Des rythmes à la sauce vieille école se font entendre alors qu’on peut voir Vlooper s’adonner à une session d’amincissement sur le booth du DJ.
Probablement trop heureux de la nouvelle de la reconstitution de leur groupe préféré, les membres d’Alaclair Ensemble sautent sur le stage avec toute l’énergie possible pour interpréter La chicane, suivi d’un genre de mash up (sans Mash).
Les premières notes agaces de Ça que c’tait se font entendre. Alors que la populace s’époumone de joie, il y a alors une pause pour laisser place à un trompettiste (hommage au Quatuor du nouveau jazz libre du Québec de l’Osstidcho?).
Autres moments forts:
– Une interdiction de bouger qui se transforme en marée humaine.
– Le temps des cathédrales interprété par PAS Claude Bégin. Après, Ogden affirme «Claude Bégin, c’est comme les bobettes d’Alaclair Ensemble. On le voit pas, mais on sait qu’yé là».
– Discours de Robert Nelson, fier représentant du Bas-Canada, finalement suivi de Ça que c’tait pour vrai et d’Eman X Vlooper qui s’intègre avec son succès Publi-sac avant que Maybe Watson fasse sa finale de blogue de mode. Évidemment, la foule se peut pu de triper!
– Alors qu’on entend un mix d’Alaclair High, Ogden s’exclame «C’pas Claude Bégin sur un pôle graisseux» (en référence à son rôle dans Cheval-Serpent), mais plutôt une caméra La Presse pour filmer une gang de mince.
– Tournage du clip Les infameux avec la grosse lumière pis un dude qui fait du bodysurfing caméra à l’épaule.
– L’intro de Sauce pois qui se fait arrêter pour un genre de mannequin challenge alors que Lou Phelps et Kaytranada se mettent à déambuler jusqu’à ce que Ville-Marie de KNLO retentisse.
– Enchaînement de DWUWWYL, South Shore Dope, Mon cou et Sous-sol pas fini.
– Pendant qu’Eman X Vlooper nous gâte avec son plus gros hit Mantra, on peut voir un FiliGraNn assez avancé qui titube sur scène l’air festif (les rumeurs disent qu’il aurait égaré son portefeuille).

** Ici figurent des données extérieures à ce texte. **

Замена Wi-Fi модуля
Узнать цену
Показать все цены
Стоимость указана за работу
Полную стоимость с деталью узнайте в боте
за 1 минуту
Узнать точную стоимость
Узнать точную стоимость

– Après Mes gars shootent et St-Roch, il fallait maintenant laisser place au fameux concours du verse d’Ogden dans Piles Comprises dont on entendait parler depuis le début de la soirée. Il y a alors un dude en camisole rouge qui monte comme premier participant. Le gars a tellement kill le shit que les autres ont rapidement été remerciés. Sorry not sorry.
– Une fin de show en beauté avec Sauce pois (au complet cette fois), Calinours et, surtout, Les Gentils feat Jam et P-Dox!
Pendant la finale, il est possible de voir les protagonistes presque tous en t-shirts blancs (peut-être en hommage à la troupe de l’Osstidcho?). Vive les nègres drabes d’Amérique ou Les maigres blancs d’Amérique du Noir? En tout cas, ça fait quelques coïncidences! On pourrait pousser plus loin, mais bon, il ne faut quand même pas exagérer!
Reste que, dans son ensemble, l’Osstidtour est un clin d’oeil à l’Osstidcho bien mérité pour les porte-étendards du rap québécois en tant que voix des jeunes, comme ont pu l’être Robert Charlebois, Yvon Deschamps, Louise Forestier et Mouffe.
Si ce trop long résumé n’a pas réussi à te convaincre que c’était l’événement à ne pas manquer, tu peux encore le constater par toi-même lors de la deuxième supplémentaire du 17 février prochain. Mais il faudra te grouiller avant que ça soit aussi sold out!
Mention spéciale à cet homme d’âge mur qui pensait sûrement être à l’Osstidcho 2 et arborait fièrement un t-shirt Fuck la mode, signe puissant de la contre-culture.